Never use robots.txt to hide sensitive content. Listing paths in Disallow advertises their location to attackers, and malicious bots ignore robots.txt entirely. Use authentication and proper access controls instead.

Use [**proper authentication**](https://developers.google.com/search/docs/crawling-indexing/block-indexing) instead. See our [**security guide**](https://nuxtseo.com/learn-seo/vue/routes-and-rendering/security) for details.

## [Crawling vs Indexing](#crawling-vs-indexing)

Blocking a URL in `robots.txt` prevents crawling but [**doesn't prevent indexing**](https://developers.google.com/search/docs/crawling-indexing/robots/intro).
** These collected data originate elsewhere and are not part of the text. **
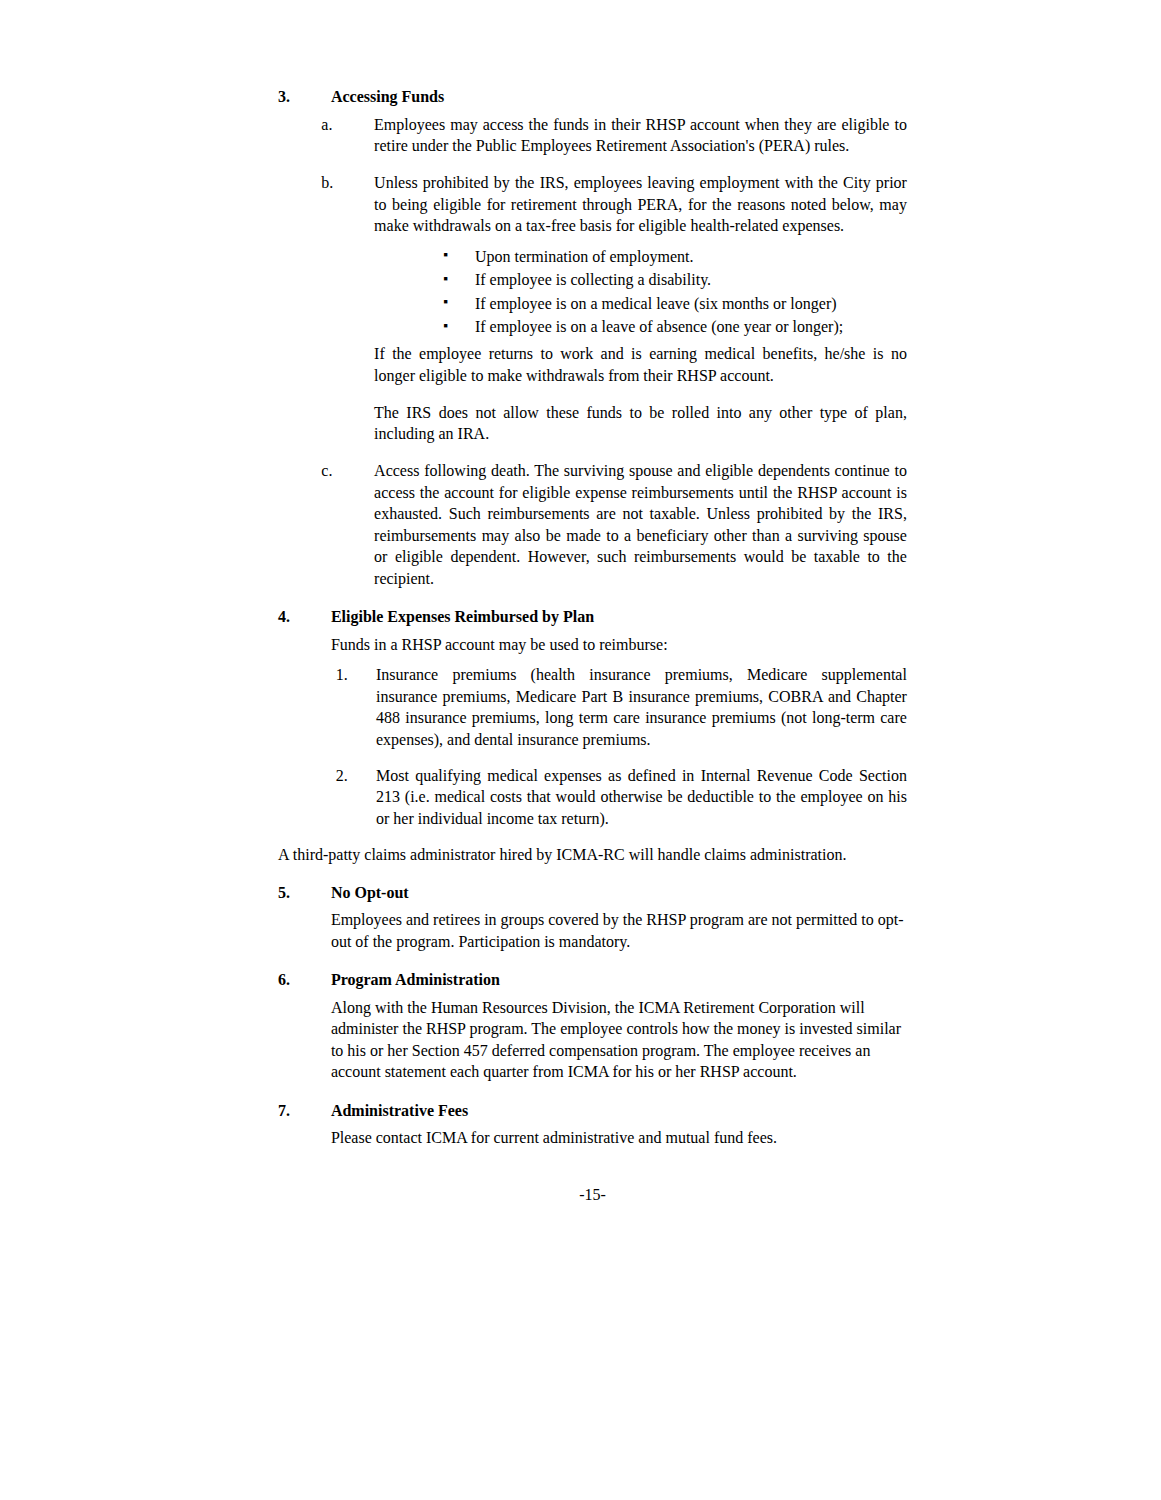3.
Accessing Funds
a.
Employees may access the funds in their RHSP account when they are eligible to retire under the Public Employees Retirement Association's (PERA) rules.
b.
Unless prohibited by the IRS, employees leaving employment with the City prior to being eligible for retirement through PERA, for the reasons noted below, may make withdrawals on a tax-free basis for eligible health-related expenses.
Upon termination of employment.
If employee is collecting a disability.
If employee is on a medical leave (six months or longer)
If employee is on a leave of absence (one year or longer);
If the employee returns to work and is earning medical benefits, he/she is no longer eligible to make withdrawals from their RHSP account.
The IRS does not allow these funds to be rolled into any other type of plan, including an IRA.
c.
Access following death. The surviving spouse and eligible dependents continue to access the account for eligible expense reimbursements until the RHSP account is exhausted. Such reimbursements are not taxable. Unless prohibited by the IRS, reimbursements may also be made to a beneficiary other than a surviving spouse or eligible dependent. However, such reimbursements would be taxable to the recipient.
4.
Eligible Expenses Reimbursed by Plan
Funds in a RHSP account may be used to reimburse:
1.
Insurance premiums (health insurance premiums, Medicare supplemental insurance premiums, Medicare Part B insurance premiums, COBRA and Chapter 488 insurance premiums, long term care insurance premiums (not long-term care expenses), and dental insurance premiums.
2.
Most qualifying medical expenses as defined in Internal Revenue Code Section 213 (i.e. medical costs that would otherwise be deductible to the employee on his or her individual income tax return).
A third-patty claims administrator hired by ICMA-RC will handle claims administration.
5.
No Opt-out
Employees and retirees in groups covered by the RHSP program are not permitted to opt-out of the program. Participation is mandatory.
6.
Program Administration
Along with the Human Resources Division, the ICMA Retirement Corporation will administer the RHSP program. The employee controls how the money is invested similar to his or her Section 457 deferred compensation program. The employee receives an account statement each quarter from ICMA for his or her RHSP account.
7.
Administrative Fees
Please contact ICMA for current administrative and mutual fund fees.
-15-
If other sites link to the URL, Google can still index it without crawling, showing the URL with no snippet.

To prevent indexing:

- Use [`noindex`** meta tag**](https://nuxtseo.com/learn-seo/vue/controlling-crawlers/meta-tags) (requires allowing crawl)
- Use password protection or authentication
- Return 404/410 status codes

Don't block pages with `noindex` in `robots.txt`. Google can't see the tag if it can't crawl.

## [Common Mistakes](#common-mistakes)

### [1. Blocking JavaScript and CSS](#_1-blocking-javascript-and-css)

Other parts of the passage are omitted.